Thousands of couples every year opt to go through IVF fertility treatment in order to increase their chances of conception. If you and your partner are considering an IVF procedure, then you may have heard of many successful procedures performed using blastocyst transfer. Blastocyst transfer is becoming more and more popular in North American fertility clinics, and may help you to increase your chances of IVF success.

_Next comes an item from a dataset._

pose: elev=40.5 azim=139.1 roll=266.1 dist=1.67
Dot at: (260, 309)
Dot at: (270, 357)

What is Blastocyst Transfer?
Blastocyst transfer is a type of embryo transfer procedure used during IVF. This type of transfer was first performed 30 years ago and is now being used in an increasing number of fertility clinics. During this type of transfer, a blastocyst embryo is placed inside of your uterus where it will hopefully implant and develop into a fetus. It is now becoming a popular alternative to Day 3 embryo transfer.
What is a Blastocyst?
A blastocyst is formed when an embryo reaches the five to seven-day development stage. At this point in development, the embryo has between 60 and 100 cells distributed in two areas: an outer embryo lining (which will later form the placenta), and an inner mass (which will later become the fetus). During a natural cycle, the embryo develops into the blastocyst stage as it is leaving the fallopian tubes and entering the uterus. An embryo needs to have entered into the blastocyst stage once it arrives in the uterus to ensure proper implantation.
How Many Embryos are Transferred?
Should you decide on a blastocyst transfer, it is likely that only one or two of your embryos will be transferred into your uterus. Fewer embryos are required for this type of transfer because blastocyst embryos are more likely to implant and develop than Day 3 embryos. Typically, between two and four embryos need to be transferred during a day 3 transfer procedure.
Why is Blastocyst Transfer Becoming So Popular?
Blastocyst transfer is becoming extremely popular amongst reproductive endocrinologists and infertile couples. A blastocyst transter is associated with a number of advantages over the typical Day 3 transfer procedure.
A Natural OptionBlastocyst transfer is considered a more "natural" type of transfer than the Day 3 transfer procedure. This is because the blastocyst embryo is implanted into the uterus at almost the same time that it would have entered the uterus should the pregnancy have been a natural one. Alternatively, during Day 3 transfers, embryos are placed inside the uterus at a time when they should normally still be in the fallopian tubes. It is believed that by waiting to transfer a blastocyst embryo, a woman may be more likely to achieve a successful pregnancy.
Higher Success RatesBlastocyst embryo transfers have also been associated with better IVF success rates. By allowing embryos to culture for a longer period of time, embryologists are better able to choose healthy embryos to transfer into your uterus.
Not all embryos are strong enough to reach the blastocyst stage of development; in fact, approximately 50% of all embryos die soon after the third day of development. By holding transfer off until the blastocyst stage, your embryologist will be better able to ensure that your embryos are healthy and capable of further development. Blastocyst transfer is associated with almost a 50% success rate, compared to the usual 35%.
Fewer Embryos RequiredMany couples opt for blastocyst transfer because fewer embryos need to be transferred. This helps to significantly decrease the chances that you should develop a multiple pregnancy. Twin, triplet, and higher-order pregnancies can be very dangerous for both the babies and the mother. If you experience a multiple pregnancy you are at increased risk for miscarriage, stillbirth, and having low birth weight babies. Many couples opt to avoid these dangers by undergoing the blastocyst transfer procedure.
Should You Get a Blastocyst Transfer?
Before you and your partner decide on a blastocyst transfer, it is important to consider whether or not you are suited for the procedure. Blastocyst transfer does have its disadvantages and may not be appropriate for all couples.
Who Gets a Blastocyst Transfer?Some couples are more suited to blastocyst transfer than others. You may be a good candidate for this type of transfer if:
- you have not had success with previous Day 3 transfers
- you have a relatively small number of embryos available for transfer
- you need to avoid having a multiple pregnancy for health reasons
Disadvantages of Blastocyst TransferBlastocyst transfer does have a few disadvantages associated with it:
- Difficulty: Blastocyst culture is very difficult to do and requires a fully-equipped laboratory and intensive management. In order to survive the culture process, embryos need to be kept at specific temperatures and exposed to just the right culture medium. Some fertility clinics have not yet perfected this culture process and, as a result, have lower success rates.
- Loss of Embryos: If you choose to have a blastocyst transfer, expect to lose quite a few of your embryos. On average, up to 50% of embryos die before the blastocyst stage, but some couples lose more than half of their embryos.
- Freezing Difficulties: Many couples opt to pursue cryopreservation of any leftover embryos so that they can use them for fertility procedures in the future. Unfortunately, blastocysts do not survive the freezing process as well as Day 3 embryos do, so this may not be a option for you.